• [DOCUMENT SOURCE]
+---+

Moi, avec un bilan pareil, je fous tout à la poubelle… et puis c’est tout !

Que vais-je donc faire maintenant, alors ? Ben, maintenant, je vais attendre paisiblement la mort. Ne vous focalisez pas sur « mort », c’est sur « paisiblement » qu’il faut se focaliser. J’ai écrit quelque part que l’écriture m’a permis de poser des poids un peu lourds que je portais sur les épaules (l’organisation du monde et le comportement des Hommes, ça pèse quand on n’arrive pas à comprendre). On se sent mieux parce qu’on a agi, plutôt que ruminer sans cesse les mêmes incohérences d’un monde absurde. Ce blog était le sac où j’ai déposé tout ce matériel qui me pesait. Maintenant, je vais y foutre un grand coup de pompe, à ce sac, parce qu’il ne me sert plus à rien, et il ne sert à personne (ou presque). Ceux qui veulent revoir quelque chose là-dedans ont un mois pour le faire. Après, tout part à la benne (heu… au placard, ça suffira).

+---+

• [DONNÉES FOURNIES]
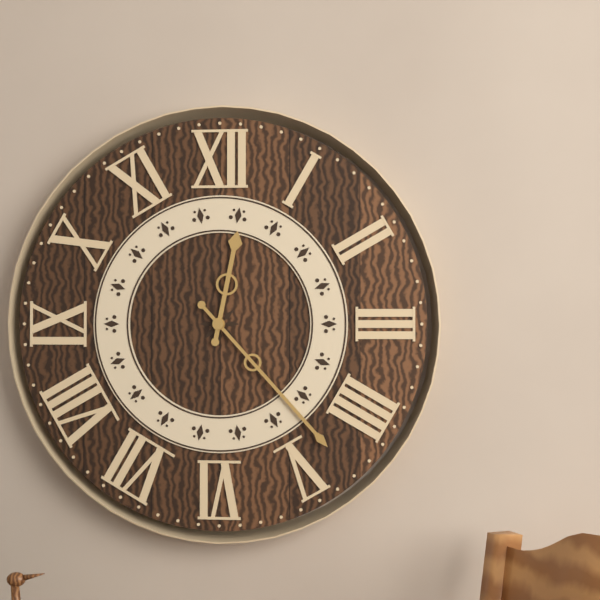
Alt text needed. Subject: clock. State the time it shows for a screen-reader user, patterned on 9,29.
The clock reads 12,23
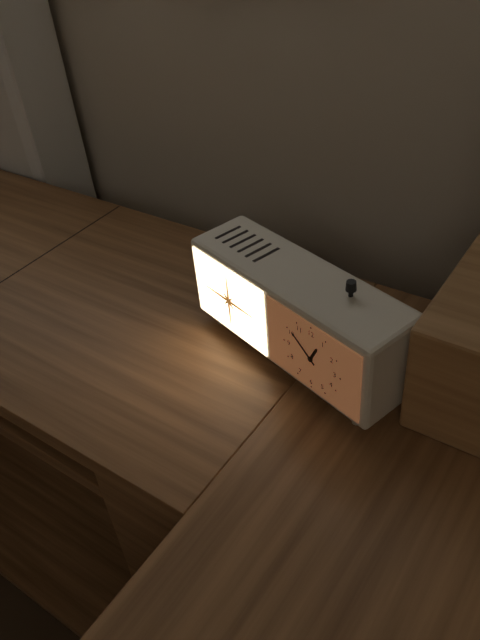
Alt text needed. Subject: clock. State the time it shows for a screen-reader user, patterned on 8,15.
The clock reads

+---+

• [CONSIGNES]
[A] Recopiez le passage du texte sur la fermeture du blog qui va de « Que vais-je donc » à « placard, ça suffira). », ces deux bouts compris.
[B] Écrivez la suite du texte sur la fermeture du blog, en partant de sa dernière phrase.

• [RÉPONSES]
[A]
Que vais-je donc faire maintenant, alors ? Ben, maintenant, je vais attendre paisiblement la mort. Ne vous focalisez pas sur « mort », c’est sur « paisiblement » qu’il faut se focaliser. J’ai écrit quelque part que l’écriture m’a permis de poser des poids un peu lourds que je portais sur les épaules (l’organisation du monde et le comportement des Hommes, ça pèse quand on n’arrive pas à comprendre). On se sent mieux parce qu’on a agi, plutôt que ruminer sans cesse les mêmes incohérences d’un monde absurde. Ce blog était le sac où j’ai déposé tout ce matériel qui me pesait. Maintenant, je vais y foutre un grand coup de pompe, à ce sac, parce qu’il ne me sert plus à rien, et il ne sert à personne (ou presque). Ceux qui veulent revoir quelque chose là-dedans ont un mois pour le faire. Après, tout part à la benne (heu… au placard, ça suffira).

[B]
Il y a quelques années, j’ai vu un film dont j’ai oublié le titre et l’histoire, mais j’ai gardé le souvenir d’une scène qui se passait dans les montagnes américaines, dans un lieu sauvage couvert de neige, et alors qu’il avait un champ à traverser, l’Indien fait un détour. L’homme blanc qui l’accompagnait lui demande pourquoi il ne prend pas le chemin le plus court, et l’autre lui répond qu’il veut laisser le minimum de traces visibles pour ne pas déranger la beauté naturelle du lieu, même si personne ne passait dans le coin. Je raconte cette histoire parce que l’idée de laisser le moins de traces inutiles me plait bien (tiens, je me rends compte que cette idée était déjà dans mon CV…).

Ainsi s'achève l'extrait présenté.